I would like to expand on the OP's question and then provide my answer.
I often wish to convert a text file to strict ASCII and to lose as little of the readability as possible. The file may be unicode, or (extremely likely, nowadays) Windows Extended ASCII. It contains chunks of text like
Jörge says, “Look – ½ nuggets!”.
This is easily converted by a person into ASCII: Jorge says, "Look - 1/2 nuggets!".
Conversions that occur are
1) accented ö converted to unaccented o
2) open and close double quotes each converted to "
3) long dash – converted to -
4) symbol ½ converted to three character sequence 1/2
After much googling, I have found that the problem is common, but most of the answers out there miss the mark.

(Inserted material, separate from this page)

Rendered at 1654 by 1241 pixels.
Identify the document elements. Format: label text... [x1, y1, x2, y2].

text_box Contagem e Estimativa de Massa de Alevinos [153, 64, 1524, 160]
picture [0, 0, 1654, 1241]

The script posted above is very similar to approaches I have used in the past - usually in a perl one-liner, and usually converting just some subset of the "bad" characters out there.
A more complete conversion tool is uni2ascii, but it only converts (translates) UTF-8 and (as the uni2ascii site freely admits) you may have to use iconv first to convert to UTF-8.
So, a technique that has worked well for me lately is the following one-liner:
Code:
iconv --from-code $(file -b --mime-encoding non_ASCII_file.txt | sed 's/unknown-8bit/WINDOWS-1258/') --to-code UTF-8 -c non_ASCII_file.txt | uni2ascii -qB
Easily converted into a bash script or shell function, I just haven't done it yet.